Les finances de la Communauté économique et monétaire de l’Afrique centrale vacillent. À Brazzaville, le 13 juin, un avertissement sans détour a résonné : l’organisation régionale court désormais un risque réel de cessation de paiement.
Un budget communautaire au bord de l’asphyxie
Le constat est rude. Certaines institutions de la CEMAC cumulent déjà trois mois d’arriérés de salaires. Les dettes des États membres dépassent les 270 milliards de FCFA. Et le voyant le plus inquiétant clignote du côté des recettes attendues.
Le budget communautaire pour 2026 avait été arrêté à 85,9 milliards de FCFA. Sur ce total, 50,204 milliards devaient provenir de la seule Taxe communautaire d’intégration, soit 58,43 % des ressources prévues. Une part décisive, presque vitale, pour faire tourner la machine régionale.
Or les chiffres collectés racontent une autre histoire. Au 11 juin 2026, les recouvrements plafonnaient à 9,384 milliards de FCFA. Le taux d’exécution tombait à 17,70 %, très loin des objectifs. L’écart entre l’attendu et le perçu nourrit directement la menace de paralysie.
Ludovic Ngatsé hausse le ton à la clôture des travaux
C’est lors de la session de clôture de la 45e réunion ordinaire que l’alerte a été lancée. Ludovic Ngatsé, président du Conseil des ministres de l’Union monétaire de l’Afrique centrale, n’a pas cherché à arrondir les angles devant ses pairs.
Pour lui, la racine du problème est claire : le non-paiement de la Taxe communautaire d’intégration par les États. Cette taxe, a-t-il rappelé, n’est pas une faveur consentie au budget commun. Elle relève d’une obligation légale, et non d’une option laissée à l’appréciation de chacun.
Le responsable a donc invité les gouvernements membres à agir vite. Il leur a demandé d’installer sans délai des mécanismes de paiement automatique au sein de leurs systèmes financiers nationaux. L’idée : sécuriser le versement de la TCI à la source, plutôt que d’espérer des transferts tardifs.

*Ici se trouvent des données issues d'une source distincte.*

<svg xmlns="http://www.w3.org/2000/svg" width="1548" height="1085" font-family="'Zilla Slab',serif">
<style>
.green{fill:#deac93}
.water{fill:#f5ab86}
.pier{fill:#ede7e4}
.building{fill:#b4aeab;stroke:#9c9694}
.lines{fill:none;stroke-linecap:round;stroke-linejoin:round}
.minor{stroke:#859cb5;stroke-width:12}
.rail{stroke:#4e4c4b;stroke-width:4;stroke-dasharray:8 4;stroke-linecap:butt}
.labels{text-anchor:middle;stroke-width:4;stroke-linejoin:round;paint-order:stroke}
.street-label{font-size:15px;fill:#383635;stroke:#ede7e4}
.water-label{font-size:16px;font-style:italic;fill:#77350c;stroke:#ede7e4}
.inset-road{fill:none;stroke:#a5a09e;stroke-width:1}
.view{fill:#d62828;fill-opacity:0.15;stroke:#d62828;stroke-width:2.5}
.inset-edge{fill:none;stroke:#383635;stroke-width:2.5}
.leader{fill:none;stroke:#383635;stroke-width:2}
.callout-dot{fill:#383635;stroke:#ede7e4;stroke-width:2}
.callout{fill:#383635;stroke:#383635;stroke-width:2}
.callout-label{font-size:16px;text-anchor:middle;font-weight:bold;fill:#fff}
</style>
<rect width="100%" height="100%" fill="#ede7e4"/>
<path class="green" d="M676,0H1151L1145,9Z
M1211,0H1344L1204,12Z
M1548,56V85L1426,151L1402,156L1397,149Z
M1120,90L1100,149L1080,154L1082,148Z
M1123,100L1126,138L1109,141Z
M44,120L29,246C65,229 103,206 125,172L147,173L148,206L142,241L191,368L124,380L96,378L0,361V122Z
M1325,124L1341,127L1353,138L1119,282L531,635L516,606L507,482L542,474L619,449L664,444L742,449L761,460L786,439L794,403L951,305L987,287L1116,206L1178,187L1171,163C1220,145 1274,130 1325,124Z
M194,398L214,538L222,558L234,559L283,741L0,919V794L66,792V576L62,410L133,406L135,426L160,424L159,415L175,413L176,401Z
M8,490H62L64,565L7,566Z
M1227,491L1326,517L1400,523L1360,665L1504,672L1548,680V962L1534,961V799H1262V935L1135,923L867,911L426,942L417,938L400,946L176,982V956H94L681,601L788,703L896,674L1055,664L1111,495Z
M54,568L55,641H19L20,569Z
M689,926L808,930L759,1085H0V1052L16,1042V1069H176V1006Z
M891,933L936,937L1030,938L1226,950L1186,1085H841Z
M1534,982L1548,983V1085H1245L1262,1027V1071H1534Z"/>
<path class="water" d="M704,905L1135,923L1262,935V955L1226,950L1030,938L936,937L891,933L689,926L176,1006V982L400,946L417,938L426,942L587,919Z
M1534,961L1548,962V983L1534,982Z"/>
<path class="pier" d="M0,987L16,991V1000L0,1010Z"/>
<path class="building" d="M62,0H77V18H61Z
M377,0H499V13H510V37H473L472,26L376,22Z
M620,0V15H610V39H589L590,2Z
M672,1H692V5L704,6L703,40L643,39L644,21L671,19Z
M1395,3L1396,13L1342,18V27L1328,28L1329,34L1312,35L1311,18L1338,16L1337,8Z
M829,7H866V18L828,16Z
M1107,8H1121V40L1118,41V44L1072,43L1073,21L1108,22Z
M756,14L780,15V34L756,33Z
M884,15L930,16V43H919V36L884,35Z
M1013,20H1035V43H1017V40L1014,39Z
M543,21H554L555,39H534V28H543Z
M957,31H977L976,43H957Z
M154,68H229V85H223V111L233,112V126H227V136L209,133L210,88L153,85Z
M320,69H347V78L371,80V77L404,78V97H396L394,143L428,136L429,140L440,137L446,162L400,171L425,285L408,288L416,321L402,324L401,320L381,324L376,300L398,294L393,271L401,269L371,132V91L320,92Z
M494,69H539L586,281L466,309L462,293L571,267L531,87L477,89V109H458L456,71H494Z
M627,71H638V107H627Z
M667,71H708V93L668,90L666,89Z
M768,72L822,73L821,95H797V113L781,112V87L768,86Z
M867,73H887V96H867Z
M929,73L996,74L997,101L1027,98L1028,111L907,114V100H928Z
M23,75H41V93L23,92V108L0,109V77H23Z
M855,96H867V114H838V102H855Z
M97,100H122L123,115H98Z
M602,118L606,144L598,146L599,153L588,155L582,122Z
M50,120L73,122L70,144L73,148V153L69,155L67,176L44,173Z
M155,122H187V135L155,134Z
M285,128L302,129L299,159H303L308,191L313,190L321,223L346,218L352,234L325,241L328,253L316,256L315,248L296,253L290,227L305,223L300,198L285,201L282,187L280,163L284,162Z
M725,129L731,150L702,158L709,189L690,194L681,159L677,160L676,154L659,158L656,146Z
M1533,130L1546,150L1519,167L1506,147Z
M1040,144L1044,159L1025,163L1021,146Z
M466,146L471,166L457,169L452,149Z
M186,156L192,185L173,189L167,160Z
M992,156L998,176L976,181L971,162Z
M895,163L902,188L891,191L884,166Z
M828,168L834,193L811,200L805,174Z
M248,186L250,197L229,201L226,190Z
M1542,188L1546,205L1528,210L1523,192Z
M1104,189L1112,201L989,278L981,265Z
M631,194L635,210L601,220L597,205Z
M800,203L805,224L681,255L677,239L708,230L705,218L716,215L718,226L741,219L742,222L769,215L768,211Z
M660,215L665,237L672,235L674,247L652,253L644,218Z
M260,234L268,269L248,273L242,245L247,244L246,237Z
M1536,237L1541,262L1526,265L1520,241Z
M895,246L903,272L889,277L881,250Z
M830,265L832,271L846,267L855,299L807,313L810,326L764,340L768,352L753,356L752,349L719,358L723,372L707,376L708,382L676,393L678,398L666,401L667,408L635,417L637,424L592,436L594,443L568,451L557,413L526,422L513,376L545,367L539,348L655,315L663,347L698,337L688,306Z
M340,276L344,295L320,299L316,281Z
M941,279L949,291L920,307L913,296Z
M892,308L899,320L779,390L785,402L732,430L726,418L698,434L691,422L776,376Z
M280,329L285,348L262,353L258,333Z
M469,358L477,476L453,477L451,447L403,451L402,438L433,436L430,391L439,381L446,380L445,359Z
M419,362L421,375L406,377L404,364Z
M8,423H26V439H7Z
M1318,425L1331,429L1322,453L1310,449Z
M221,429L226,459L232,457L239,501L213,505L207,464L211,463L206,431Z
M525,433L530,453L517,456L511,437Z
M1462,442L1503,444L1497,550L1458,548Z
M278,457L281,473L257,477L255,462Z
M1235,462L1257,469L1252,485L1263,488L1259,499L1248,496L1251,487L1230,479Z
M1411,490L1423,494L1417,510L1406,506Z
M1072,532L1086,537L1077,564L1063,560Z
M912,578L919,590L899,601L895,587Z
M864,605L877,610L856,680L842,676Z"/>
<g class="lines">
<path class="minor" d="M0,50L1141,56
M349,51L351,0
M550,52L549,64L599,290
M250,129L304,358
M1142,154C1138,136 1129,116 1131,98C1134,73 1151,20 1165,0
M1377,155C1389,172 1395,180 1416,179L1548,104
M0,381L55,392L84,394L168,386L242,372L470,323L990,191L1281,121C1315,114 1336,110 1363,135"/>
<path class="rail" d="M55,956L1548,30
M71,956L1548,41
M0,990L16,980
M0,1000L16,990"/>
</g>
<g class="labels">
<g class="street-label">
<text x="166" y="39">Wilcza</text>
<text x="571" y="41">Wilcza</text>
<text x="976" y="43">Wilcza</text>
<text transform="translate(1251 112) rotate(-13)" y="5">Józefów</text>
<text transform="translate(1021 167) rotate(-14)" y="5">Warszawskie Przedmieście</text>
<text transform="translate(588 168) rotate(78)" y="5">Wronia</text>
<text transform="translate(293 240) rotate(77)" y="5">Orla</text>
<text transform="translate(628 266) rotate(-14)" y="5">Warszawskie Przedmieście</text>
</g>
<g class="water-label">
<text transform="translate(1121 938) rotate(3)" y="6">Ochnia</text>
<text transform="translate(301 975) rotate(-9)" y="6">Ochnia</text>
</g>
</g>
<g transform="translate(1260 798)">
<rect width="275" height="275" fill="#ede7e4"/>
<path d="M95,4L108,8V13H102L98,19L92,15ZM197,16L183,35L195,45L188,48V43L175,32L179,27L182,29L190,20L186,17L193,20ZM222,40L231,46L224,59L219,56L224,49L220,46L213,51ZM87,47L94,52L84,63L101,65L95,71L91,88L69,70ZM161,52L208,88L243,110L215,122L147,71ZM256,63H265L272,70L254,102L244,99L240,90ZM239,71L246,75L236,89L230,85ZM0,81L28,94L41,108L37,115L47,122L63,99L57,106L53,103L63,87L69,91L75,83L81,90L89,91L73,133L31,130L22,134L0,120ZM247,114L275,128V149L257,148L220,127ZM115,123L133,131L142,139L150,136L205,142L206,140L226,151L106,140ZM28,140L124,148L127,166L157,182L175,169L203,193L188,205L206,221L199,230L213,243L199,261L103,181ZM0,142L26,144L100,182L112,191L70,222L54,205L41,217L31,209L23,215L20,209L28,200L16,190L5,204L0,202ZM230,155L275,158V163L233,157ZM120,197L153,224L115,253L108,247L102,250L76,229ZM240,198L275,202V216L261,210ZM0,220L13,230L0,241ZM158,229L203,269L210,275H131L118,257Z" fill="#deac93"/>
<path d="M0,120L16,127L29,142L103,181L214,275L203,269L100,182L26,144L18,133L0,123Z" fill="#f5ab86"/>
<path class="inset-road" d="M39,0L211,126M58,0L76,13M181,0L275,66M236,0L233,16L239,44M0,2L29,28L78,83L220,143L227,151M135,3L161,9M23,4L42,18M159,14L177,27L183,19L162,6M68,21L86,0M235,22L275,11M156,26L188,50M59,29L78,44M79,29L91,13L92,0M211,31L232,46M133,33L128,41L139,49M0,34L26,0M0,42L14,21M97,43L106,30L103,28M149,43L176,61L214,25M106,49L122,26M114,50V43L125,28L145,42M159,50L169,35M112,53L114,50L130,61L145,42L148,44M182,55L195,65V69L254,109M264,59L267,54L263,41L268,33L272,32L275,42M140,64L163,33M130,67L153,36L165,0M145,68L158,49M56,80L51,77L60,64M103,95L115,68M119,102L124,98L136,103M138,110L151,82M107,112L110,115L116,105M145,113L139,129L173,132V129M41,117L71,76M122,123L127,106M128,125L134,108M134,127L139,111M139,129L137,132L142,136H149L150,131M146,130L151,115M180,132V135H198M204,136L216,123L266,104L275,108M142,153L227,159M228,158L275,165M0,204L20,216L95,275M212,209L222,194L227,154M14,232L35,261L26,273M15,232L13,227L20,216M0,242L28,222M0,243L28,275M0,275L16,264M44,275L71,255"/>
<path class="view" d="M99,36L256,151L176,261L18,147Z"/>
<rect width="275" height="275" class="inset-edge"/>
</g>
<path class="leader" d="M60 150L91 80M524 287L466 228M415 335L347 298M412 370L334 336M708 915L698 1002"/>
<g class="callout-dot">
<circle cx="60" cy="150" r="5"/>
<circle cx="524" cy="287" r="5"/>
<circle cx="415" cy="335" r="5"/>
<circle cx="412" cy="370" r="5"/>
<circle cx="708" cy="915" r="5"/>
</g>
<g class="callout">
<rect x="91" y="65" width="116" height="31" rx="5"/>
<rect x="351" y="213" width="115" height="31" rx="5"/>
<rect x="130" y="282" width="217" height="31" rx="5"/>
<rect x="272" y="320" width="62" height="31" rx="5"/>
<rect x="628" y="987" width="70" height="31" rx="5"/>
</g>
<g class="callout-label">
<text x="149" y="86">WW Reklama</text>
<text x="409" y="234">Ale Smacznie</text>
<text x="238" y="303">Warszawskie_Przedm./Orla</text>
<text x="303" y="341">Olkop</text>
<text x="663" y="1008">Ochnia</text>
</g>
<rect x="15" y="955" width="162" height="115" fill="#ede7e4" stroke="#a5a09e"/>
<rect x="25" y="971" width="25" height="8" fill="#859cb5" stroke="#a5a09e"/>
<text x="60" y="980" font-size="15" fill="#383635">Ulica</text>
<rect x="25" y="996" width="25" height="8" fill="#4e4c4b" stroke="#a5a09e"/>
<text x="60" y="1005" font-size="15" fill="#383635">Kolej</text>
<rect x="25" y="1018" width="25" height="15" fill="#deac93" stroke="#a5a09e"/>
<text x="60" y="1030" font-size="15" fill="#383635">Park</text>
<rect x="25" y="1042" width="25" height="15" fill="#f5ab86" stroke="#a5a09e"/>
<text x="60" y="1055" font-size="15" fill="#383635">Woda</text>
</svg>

Quand la solidarité régionale se mesure aux versements
Derrière la technicité comptable se joue une question plus politique. Une union monétaire ne tient que si chaque membre honore sa part. Lorsque les contributions manquent, c’est l’ensemble des institutions communes qui en subit le contrecoup, parfois jusqu’aux salaires de leurs agents.
Le tableau dressé à Brazzaville illustre cette fragilité. Avec moins d’un cinquième des recettes TCI mobilisées à la mi-juin, la CEMAC se retrouve à devoir fonctionner sur des bases financières incertaines. La cessation de paiement, longtemps théorique, prend ici des contours concrets.
Pour les agents concernés, l’enjeu n’a rien d’abstrait. Trois mois sans salaire dans certaines structures pèsent sur le quotidien et fragilisent le fonctionnement administratif. La crédibilité de l’organisation régionale, elle aussi, se joue dans sa capacité à payer ce qu’elle doit.
Des sanctions repoussées au nom du réalisme
Face à ce diagnostic, le Conseil n’a pas fermé les yeux. Il a reconnu la gravité de la situation et la nécessité d’une réaction rapide. Mais il a aussi choisi de ne pas brandir immédiatement l’arme des sanctions contre les États en retard.
Le Conseil a en effet estimé approprié de reporter les mécanismes de sanctions, dans l’attente d’une étude complémentaire. Cette prudence s’explique par les contraintes financières propres aux pays membres, eux-mêmes pris dans des arbitrages budgétaires serrés.
Ce choix traduit une équation délicate. Punir des États déjà en difficulté risquerait d’aggraver la spirale, sans pour autant renflouer les caisses communes. Le report ouvre donc une fenêtre, à condition que les engagements pris se traduisent rapidement en versements effectifs.
Une échéance qui se rapproche pour l’Afrique centrale
Reste une donnée têtue : le temps. Plus les recouvrements tardent, plus le risque de suspension des paiements se rapproche. L’avertissement de Ludovic Ngatsé sonne comme un appel à transformer les intentions affichées en décisions budgétaires concrètes dans chaque capitale.
Pour Brazzaville, qui accueillait ces travaux, le sujet dépasse la simple comptabilité régionale. La santé financière de la CEMAC conditionne la stabilité d’un espace économique partagé, où circulent monnaie, échanges et projets communs entre pays voisins.
La 45e réunion ordinaire aura au moins eu le mérite de la clarté. Les chiffres sont posés, l’obligation rappelée, les pistes esquissées. Il appartient désormais aux États membres de prouver, par leurs paiements, que l’alerte lancée à Brazzaville a bien été entendue.